I wish I could go further in articulating what I'm getting at here, but I'm thinking of the contributions of, say, Wittgenstein (later) and Charles Taylor to my understanding of philosophy (and the criticism of analytic philosophy when it relies on ahistorical concepts). To feel at home in--to really inhabit--the language game of political philosophy (a language game with great consequences, oftentimes) it feels necessary to know how the previous moves have been played (and hence, both how they were understood by their participants *and* the subsequent use and misuse of them). But, this should all be obvious, I suppose, if we have an interpretive and reflective concept of human agency, especially intellectual agency, and don't imagine that positivist methodologies of science will (or, at least, will any time soon) deliver us a good alternative to that hermeneutic task.

Sean said...

Various debates in contemporary political philosophy strike me as conductible without much knowledge of their historical antecedents. Tell me if this is a counterexample to your claim that "everything... is historical all the way down": Nozick elaborates an entitlement theory of justice and makes some claims on its behalf, and then others, exercising greater acuity and analytical rigor, show that it has undesirable consequences that Nozick did not consider (e.g., mothers have property rights in their children [Okin 1989]) or desirable consequences that he denied, such as the compatibility of equality of resources with the right of self-ownership [Cohen 1995]).
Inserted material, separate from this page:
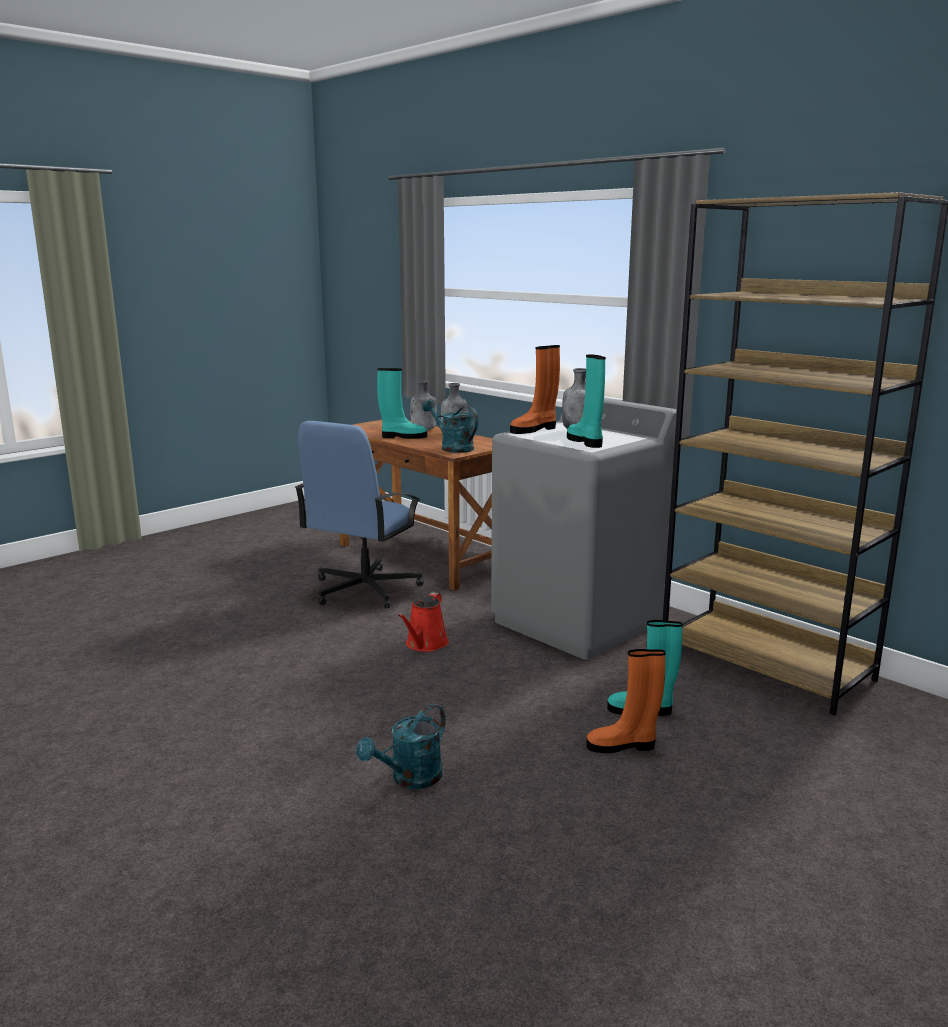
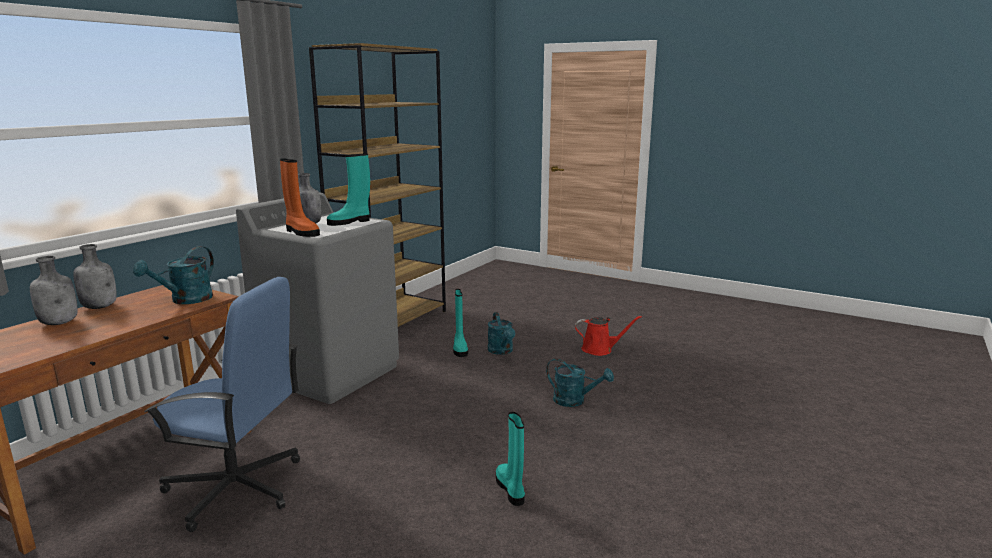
camera: 105 degrees left, 0 degrees up
turquoise boot [377,368,427,439] -> turquoise boot moved to [496,412,525,506]
red watering can [398,592,449,652] -> red watering can moved to [575,316,642,356]
orange boot [586,649,666,753] -> turquoise watering can [488,312,515,355]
My ahistoricism amounts to this: given sufficient command of the English language and sufficient cognitive abilities, one can assess the validity of [much of] Cohen's and Okin's criticisms of Nozick by reading Nozick, Cohen, and Okin's respective works and one need not read, for example, Locke or others who have written on property rights. (I insert the qualifying 'much of' in brackets because one wouldn't understand the sections in which Cohen assesses Tully's interpretation of Locke, for example.)

Obviously I think one interested in property rights should read Locke, for various reasons, but I am doubtful that one of those reasons is that "everything is historical all the way down". On which points (if any) do we disagree, CH?